» **ASSIGNMENT**:
Check every line of the records below for the string "inspiration" and copy the ones that have it.

» **DATA IN THIS EXERCISE**:
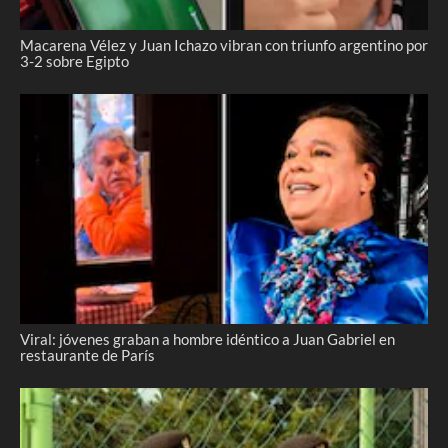
Macarena Vélez y Juan Ichazo vibran con triunfo argentino por
3-2 sobre Egipto
Viral: jóvenes graban a hombre idéntico a Juan Gabriel en
restaurante de París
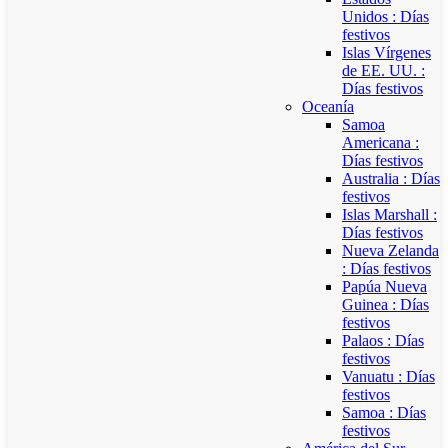
Unidos : Días
festivos
Islas Vírgenes
de EE. UU. :
Días festivos
Oceanía
Samoa
Americana :
Días festivos
Australia : Días
festivos
Islas Marshall :
Días festivos
Nueva Zelanda
: Días festivos
Papúa Nueva
Guinea : Días
festivos
Palaos : Días
festivos
Vanuatu : Días
festivos
Samoa : Días
festivos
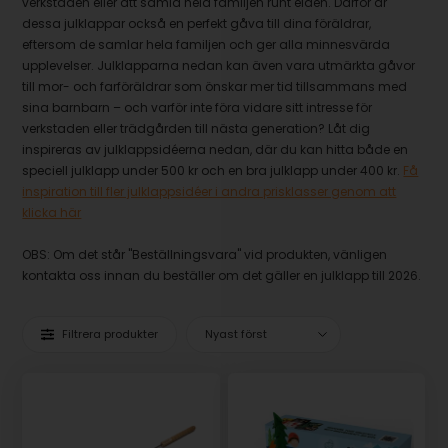
verkstaden eller att samla hela familjen runt elden. Därför är
dessa julklappar också en perfekt gåva till dina föräldrar,
eftersom de samlar hela familjen och ger alla minnesvärda
upplevelser. Julklapparna nedan kan även vara utmärkta gåvor
till mor- och farföräldrar som önskar mer tid tillsammans med
sina barnbarn – och varför inte föra vidare sitt intresse för
verkstaden eller trädgården till nästa generation? Låt dig
inspireras av julklappsidéerna nedan, där du kan hitta både en
speciell julklapp under 500 kr och en bra julklapp under 400 kr.
Få
inspiration till fler julklappsidéer i andra prisklasser genom att
klicka här
OBS: Om det står "Beställningsvara" vid produkten, vänligen
kontakta oss innan du beställer om det gäller en julklapp till 2026.
Filtrera produkter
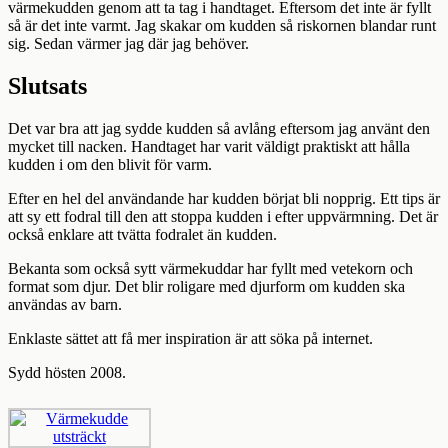
värmekudden genom att ta tag i handtaget. Eftersom det inte är fyllt
så är det inte varmt. Jag skakar om kudden så riskornen blandar runt
sig. Sedan värmer jag där jag behöver.
Slutsats
Det var bra att jag sydde kudden så avlång eftersom jag använt den
mycket till nacken. Handtaget har varit väldigt praktiskt att hålla
kudden i om den blivit för varm.
Efter en hel del användande har kudden börjat bli nopprig. Ett tips är
att sy ett fodral till den att stoppa kudden i efter uppvärmning. Det är
också enklare att tvätta fodralet än kudden.
Bekanta som också sytt värmekuddar har fyllt med vetekorn och
format som djur. Det blir roligare med djurform om kudden ska
användas av barn.
Enklaste sättet att få mer inspiration är att söka på internet.
Sydd hösten 2008.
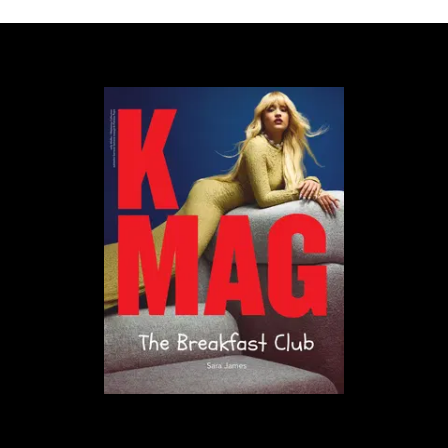
zwiastun:
Jenna Ortega – królowa krzyku
Ortega jest jedną z najbardziej rozchwytywanych
młodych aktorek. W tym roku mogliśmy oglądać ją
w długo wyczekiwanym sequelu „Soku z żuka” Tima
Burtona, gdzie wystąpiła u boku Winny Ryder,
Michaela Keatona, Willema Dafoe i Moniki Bellucci.
Inną głośną produkcją Ortegi był film „Dziewczyna
Millera”, opowiadający o skomplikowanej relacji
pomiędzy nauczycielem (w tej roli Martin Freeman)
oraz 18-letnią uczennicą. Scena ich zbliżenia stała się
viralem w sieci. Popularna aktorka zagrała ponadto
w teledysku Sabriny Carpenter do kawałka „Taste”.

» **PROBLEM SOLUTION**:
inspiration till fler julklappsidéer i andra prisklasser genom att
Enklaste sättet att få mer inspiration är att söka på internet.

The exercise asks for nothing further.